**Task directions**
Compute the number of lines in the following data that include the word "inscrivez", and output that number alone.

Stored items from a collection
━━━━

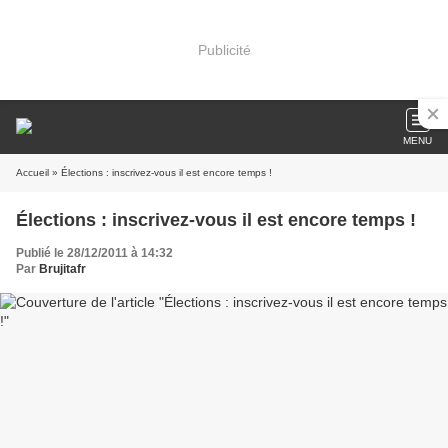
Publicité
MENU
Accueil
» Élections : inscrivez-vous il est encore temps !
Élections : inscrivez-vous il est encore temps !
Publié le 28/12/2011 à 14:32
Par
Brujitafr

━━━━

**Task output**
2